Arranged as an art installation alongside the pieces commissioned for the exhibition, looks from Gucci’s spring collection were displayed on mannequins in a room entirely wallpapered by Australian image-maker Ed Davis, whose collage motifs were also reprised on an oversized bowling-set/skater silk ensemble. Throughout the lineup, references to the archives were streamlined and rendered into augmented silhouettes; both tailoring and sport-inflected pieces had amplified proportions while retaining classic construction.
A balancing act between past and future was apparent. On one hand, sartorial three-piece suits were simplified to sharp-cut, trim versions, only slightly refreshed by the elongated shapes of blazers, the shortening of sleeves and cuffs, and the revival of ’70s bootcut trousers. On the other, an undercurrent of inventive techno-quirk was perceptible in the optically treated surfaces of workwear/sporty hybrids, where the GG logo was digitally distorted into a glazed effect, laser-printed on denim-like leather, or rendered in a spongy three-dimensional weave. Equally offbeat was a shiny, liquid oversized hoodie/shorts ensemble, whose fabric woven with silver metallic threads made it shape-shifting and malleable. A washed denim jacket tucked into wide-leg pants was thermo-incrusted with micro mirror tiles, refracting light like a wearable disco ball.

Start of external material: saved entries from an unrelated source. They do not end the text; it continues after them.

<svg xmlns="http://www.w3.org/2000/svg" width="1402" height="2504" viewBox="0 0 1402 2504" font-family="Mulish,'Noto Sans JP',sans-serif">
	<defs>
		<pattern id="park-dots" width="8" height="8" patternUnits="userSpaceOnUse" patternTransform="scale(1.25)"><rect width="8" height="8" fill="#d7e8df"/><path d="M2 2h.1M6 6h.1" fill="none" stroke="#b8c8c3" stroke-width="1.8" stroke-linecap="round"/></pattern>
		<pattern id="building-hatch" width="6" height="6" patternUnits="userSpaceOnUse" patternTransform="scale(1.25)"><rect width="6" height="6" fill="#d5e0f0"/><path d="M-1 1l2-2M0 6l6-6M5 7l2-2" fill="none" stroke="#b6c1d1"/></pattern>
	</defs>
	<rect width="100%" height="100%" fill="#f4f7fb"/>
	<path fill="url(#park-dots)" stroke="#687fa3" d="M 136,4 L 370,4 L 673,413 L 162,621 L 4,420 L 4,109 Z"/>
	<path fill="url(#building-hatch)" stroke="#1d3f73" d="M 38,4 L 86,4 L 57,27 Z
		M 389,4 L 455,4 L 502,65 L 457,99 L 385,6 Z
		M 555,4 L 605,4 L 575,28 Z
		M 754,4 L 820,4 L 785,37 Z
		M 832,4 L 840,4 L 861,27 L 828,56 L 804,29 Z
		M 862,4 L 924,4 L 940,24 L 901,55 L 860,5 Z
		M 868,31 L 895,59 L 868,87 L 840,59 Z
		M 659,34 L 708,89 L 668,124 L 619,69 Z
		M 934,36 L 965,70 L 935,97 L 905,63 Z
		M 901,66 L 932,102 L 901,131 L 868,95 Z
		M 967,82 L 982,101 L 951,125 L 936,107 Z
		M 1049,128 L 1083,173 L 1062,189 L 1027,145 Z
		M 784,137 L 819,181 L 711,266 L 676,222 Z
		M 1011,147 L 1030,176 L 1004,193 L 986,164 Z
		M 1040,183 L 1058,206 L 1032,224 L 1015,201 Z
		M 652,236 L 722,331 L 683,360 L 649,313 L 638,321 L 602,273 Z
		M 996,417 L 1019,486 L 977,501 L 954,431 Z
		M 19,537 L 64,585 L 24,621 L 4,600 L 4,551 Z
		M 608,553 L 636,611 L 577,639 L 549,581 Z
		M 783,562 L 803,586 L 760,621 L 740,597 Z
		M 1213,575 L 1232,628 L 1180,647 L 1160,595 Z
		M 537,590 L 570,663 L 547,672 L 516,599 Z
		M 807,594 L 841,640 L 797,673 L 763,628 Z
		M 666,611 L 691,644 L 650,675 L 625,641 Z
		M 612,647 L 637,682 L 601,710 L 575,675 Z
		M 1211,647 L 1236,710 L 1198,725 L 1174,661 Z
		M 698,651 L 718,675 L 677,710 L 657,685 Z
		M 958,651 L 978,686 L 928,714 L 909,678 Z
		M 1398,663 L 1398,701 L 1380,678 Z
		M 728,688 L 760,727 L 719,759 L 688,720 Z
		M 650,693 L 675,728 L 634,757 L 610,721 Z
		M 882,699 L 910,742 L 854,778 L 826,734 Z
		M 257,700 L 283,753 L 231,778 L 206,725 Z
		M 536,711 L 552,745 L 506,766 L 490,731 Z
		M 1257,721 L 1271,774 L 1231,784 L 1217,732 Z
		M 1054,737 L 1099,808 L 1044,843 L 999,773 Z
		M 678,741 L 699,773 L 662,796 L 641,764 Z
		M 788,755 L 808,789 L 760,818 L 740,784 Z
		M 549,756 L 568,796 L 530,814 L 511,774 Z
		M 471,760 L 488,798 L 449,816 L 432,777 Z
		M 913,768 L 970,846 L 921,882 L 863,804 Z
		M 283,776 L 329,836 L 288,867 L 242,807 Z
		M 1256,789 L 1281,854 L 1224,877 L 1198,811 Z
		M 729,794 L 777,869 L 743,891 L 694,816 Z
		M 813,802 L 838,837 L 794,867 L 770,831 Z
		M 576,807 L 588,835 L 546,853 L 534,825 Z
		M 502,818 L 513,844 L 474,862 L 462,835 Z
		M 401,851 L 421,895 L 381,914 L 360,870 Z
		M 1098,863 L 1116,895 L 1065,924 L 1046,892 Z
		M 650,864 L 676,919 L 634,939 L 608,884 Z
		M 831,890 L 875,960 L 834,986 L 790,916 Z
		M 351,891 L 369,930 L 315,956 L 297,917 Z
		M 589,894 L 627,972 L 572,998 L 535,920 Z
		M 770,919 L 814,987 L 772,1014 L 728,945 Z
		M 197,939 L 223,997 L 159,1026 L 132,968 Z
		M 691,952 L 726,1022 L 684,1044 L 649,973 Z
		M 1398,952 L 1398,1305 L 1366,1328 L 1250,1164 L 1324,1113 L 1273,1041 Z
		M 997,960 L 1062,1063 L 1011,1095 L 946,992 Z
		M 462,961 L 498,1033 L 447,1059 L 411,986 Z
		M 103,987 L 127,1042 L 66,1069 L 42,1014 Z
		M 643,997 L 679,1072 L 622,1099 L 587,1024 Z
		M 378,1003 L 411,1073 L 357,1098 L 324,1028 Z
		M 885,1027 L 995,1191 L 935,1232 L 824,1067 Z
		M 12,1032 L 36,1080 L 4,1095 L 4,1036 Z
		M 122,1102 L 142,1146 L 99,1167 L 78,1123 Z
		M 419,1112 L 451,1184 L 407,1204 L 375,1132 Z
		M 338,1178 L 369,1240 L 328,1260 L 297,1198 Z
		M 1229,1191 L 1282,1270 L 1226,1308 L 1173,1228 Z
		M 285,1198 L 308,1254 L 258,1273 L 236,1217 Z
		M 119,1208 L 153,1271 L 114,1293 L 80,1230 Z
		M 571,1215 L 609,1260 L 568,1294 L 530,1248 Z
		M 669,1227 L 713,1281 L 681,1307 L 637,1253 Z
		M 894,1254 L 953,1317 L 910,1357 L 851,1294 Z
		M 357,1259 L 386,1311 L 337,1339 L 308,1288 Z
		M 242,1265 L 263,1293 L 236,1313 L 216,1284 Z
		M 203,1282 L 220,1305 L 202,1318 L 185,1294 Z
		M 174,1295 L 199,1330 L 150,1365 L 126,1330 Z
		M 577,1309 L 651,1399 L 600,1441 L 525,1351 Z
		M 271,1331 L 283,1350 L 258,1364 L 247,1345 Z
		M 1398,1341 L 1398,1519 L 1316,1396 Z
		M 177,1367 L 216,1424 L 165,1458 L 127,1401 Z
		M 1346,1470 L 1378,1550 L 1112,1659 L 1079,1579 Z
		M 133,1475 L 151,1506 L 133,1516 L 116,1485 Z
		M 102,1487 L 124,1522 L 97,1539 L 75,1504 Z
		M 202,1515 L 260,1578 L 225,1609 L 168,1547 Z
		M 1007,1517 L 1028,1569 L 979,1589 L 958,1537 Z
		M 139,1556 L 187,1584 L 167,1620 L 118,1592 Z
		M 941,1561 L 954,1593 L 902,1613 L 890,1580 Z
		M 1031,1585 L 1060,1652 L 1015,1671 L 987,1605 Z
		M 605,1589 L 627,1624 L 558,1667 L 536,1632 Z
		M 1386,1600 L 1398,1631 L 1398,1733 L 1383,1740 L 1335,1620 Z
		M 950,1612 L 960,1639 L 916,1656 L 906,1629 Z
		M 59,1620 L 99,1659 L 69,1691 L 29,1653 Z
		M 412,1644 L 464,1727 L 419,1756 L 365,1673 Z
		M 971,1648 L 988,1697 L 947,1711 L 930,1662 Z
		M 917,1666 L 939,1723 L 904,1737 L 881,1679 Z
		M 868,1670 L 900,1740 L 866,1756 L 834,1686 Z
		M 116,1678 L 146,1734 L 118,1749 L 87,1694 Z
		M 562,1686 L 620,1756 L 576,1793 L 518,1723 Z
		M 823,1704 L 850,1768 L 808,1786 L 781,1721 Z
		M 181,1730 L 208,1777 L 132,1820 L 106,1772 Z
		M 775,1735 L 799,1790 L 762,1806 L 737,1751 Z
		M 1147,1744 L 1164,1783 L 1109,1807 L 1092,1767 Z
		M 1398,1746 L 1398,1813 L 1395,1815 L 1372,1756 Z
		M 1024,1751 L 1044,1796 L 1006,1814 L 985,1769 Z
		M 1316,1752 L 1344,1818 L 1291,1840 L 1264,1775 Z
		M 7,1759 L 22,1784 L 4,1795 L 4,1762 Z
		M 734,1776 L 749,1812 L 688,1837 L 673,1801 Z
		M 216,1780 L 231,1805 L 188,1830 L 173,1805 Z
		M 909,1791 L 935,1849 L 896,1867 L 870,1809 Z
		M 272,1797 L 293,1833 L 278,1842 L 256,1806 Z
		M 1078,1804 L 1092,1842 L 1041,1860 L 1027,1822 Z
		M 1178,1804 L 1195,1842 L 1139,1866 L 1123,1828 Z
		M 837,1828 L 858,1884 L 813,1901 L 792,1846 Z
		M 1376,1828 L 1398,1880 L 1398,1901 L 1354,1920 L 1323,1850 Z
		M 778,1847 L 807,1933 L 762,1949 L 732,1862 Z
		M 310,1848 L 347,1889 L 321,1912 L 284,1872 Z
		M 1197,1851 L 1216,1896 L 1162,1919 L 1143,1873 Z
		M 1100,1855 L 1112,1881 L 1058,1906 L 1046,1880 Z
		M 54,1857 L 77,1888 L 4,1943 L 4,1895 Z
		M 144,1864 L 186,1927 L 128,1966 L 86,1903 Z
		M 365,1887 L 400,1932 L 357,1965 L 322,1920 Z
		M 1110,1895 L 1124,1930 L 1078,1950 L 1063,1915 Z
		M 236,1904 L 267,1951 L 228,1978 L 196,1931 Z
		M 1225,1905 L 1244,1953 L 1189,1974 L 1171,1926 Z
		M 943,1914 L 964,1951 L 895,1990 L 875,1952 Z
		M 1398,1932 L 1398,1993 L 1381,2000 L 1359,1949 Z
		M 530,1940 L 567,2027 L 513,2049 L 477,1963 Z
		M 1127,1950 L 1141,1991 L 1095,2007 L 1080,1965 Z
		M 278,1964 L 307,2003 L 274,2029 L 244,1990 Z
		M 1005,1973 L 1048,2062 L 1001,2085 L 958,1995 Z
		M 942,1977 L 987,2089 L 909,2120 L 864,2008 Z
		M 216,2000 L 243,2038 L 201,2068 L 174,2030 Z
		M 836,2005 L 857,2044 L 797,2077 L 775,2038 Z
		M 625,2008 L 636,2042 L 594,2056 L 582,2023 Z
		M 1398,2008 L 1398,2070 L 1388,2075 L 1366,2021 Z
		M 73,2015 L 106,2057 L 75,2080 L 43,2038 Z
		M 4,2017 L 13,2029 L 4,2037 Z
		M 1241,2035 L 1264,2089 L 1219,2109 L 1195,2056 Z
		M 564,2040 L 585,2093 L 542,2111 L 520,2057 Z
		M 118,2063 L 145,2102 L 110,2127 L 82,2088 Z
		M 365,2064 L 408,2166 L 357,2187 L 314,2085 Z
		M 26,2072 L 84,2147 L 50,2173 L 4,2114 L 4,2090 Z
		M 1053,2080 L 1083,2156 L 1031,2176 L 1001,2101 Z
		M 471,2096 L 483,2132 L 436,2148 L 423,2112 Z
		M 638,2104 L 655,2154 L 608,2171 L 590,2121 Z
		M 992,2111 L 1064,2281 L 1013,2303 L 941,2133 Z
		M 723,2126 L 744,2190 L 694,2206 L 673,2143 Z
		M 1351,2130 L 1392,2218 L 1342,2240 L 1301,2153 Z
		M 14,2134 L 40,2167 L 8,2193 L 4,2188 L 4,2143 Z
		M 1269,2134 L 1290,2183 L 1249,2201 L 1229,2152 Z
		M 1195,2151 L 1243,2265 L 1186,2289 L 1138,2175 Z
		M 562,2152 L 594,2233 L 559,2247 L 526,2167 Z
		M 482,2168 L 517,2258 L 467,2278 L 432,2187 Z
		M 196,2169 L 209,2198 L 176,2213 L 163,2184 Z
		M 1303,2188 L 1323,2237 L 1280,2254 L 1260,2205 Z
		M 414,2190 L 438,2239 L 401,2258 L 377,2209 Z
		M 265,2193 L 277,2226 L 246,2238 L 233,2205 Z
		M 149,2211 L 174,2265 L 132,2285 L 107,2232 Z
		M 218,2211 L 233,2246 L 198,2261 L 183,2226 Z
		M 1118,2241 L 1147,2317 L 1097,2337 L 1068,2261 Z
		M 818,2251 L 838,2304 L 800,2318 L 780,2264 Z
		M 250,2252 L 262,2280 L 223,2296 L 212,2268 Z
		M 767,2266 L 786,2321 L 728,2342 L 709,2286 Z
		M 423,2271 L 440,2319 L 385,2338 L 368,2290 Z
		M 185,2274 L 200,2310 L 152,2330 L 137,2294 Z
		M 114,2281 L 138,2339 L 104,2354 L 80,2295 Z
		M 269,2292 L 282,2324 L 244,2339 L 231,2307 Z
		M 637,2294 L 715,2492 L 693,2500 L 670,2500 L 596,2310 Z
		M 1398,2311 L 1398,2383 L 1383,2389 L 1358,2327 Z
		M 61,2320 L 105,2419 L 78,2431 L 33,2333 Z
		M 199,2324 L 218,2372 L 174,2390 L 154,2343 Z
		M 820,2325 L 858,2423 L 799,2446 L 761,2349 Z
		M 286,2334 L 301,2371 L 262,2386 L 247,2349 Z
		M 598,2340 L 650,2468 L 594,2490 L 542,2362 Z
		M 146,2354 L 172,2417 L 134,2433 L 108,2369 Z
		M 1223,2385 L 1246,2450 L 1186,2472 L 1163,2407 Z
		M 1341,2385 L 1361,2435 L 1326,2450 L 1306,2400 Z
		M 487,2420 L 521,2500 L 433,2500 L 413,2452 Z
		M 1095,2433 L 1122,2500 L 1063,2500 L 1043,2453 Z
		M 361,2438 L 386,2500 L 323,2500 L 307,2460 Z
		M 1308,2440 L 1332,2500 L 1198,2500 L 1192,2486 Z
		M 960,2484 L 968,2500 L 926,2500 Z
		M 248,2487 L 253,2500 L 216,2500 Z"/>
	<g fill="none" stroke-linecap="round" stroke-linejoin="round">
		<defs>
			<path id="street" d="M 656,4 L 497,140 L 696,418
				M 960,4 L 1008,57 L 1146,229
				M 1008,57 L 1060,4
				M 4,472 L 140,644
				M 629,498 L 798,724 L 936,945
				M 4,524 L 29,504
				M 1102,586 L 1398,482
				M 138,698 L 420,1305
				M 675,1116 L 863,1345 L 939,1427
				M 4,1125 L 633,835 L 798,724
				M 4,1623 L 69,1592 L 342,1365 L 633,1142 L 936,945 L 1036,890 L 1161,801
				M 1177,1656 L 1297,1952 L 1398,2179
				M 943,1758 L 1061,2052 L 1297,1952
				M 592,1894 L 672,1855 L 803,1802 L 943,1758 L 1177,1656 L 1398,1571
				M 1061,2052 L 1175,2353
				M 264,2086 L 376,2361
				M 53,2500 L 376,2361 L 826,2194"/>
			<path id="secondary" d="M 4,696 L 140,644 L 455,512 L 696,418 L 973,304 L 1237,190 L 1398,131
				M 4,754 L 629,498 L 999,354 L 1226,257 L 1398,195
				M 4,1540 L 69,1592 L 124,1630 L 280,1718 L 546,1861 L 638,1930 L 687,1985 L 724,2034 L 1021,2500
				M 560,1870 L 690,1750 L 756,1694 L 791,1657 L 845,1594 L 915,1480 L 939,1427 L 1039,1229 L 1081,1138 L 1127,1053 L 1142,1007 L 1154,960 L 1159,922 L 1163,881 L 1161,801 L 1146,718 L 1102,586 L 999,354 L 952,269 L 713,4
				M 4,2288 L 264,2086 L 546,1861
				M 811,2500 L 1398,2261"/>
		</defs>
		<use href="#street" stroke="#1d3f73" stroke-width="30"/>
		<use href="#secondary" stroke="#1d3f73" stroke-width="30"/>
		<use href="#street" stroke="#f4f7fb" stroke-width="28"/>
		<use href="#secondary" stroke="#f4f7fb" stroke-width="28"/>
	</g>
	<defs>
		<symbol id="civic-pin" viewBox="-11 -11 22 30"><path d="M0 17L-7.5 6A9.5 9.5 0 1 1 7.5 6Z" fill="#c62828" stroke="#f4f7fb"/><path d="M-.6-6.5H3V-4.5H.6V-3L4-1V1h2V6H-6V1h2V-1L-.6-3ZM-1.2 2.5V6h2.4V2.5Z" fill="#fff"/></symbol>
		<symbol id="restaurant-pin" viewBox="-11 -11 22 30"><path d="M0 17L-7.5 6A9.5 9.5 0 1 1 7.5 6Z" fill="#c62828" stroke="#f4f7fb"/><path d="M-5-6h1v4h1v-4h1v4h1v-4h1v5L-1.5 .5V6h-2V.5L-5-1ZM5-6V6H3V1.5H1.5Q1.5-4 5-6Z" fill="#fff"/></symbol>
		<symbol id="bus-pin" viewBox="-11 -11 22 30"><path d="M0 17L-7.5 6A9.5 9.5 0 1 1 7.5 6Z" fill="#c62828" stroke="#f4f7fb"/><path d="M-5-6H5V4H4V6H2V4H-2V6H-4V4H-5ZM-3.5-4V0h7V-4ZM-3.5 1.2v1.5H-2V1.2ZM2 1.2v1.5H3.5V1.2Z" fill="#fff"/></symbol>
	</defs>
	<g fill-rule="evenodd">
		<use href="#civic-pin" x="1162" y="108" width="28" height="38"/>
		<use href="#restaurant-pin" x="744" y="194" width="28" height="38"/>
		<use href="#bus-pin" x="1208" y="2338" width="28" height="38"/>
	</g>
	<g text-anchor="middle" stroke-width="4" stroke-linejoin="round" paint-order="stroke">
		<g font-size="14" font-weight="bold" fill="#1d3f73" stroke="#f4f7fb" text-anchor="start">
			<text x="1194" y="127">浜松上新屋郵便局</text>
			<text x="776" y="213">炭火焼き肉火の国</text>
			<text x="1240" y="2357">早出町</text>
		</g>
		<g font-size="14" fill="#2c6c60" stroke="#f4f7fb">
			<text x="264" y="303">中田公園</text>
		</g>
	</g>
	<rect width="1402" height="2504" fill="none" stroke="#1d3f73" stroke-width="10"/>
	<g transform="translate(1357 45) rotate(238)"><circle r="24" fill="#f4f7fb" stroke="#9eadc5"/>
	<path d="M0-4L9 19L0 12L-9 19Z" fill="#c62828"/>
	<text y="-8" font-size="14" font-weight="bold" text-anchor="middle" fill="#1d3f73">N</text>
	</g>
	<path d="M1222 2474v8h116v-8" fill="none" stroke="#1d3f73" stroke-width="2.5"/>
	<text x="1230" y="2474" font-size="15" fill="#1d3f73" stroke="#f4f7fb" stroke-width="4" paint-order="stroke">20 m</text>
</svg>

The artworks displayed across the site celebrated the Horsebit’s metamorphosis. Among the most visually compelling was Swiss artist Sylvie Fleury’s 1998 furry bedroom, surmounted by a hanging square-heeled Horsebit loafer in red patent leather from Tom Ford’s Gucci fall 1995 show. An imposing surrealist bean-shaped wooden desk by American sculptor Pitter Patter was held up by replicas of stylish knee-length legs clad in Gucci bootcut trousers and Horsebit loafers in various styles. Entertaining and humorously artistic, the event definitely whetted the appetite for the arrival of new creative director Sabato De Sarno in September.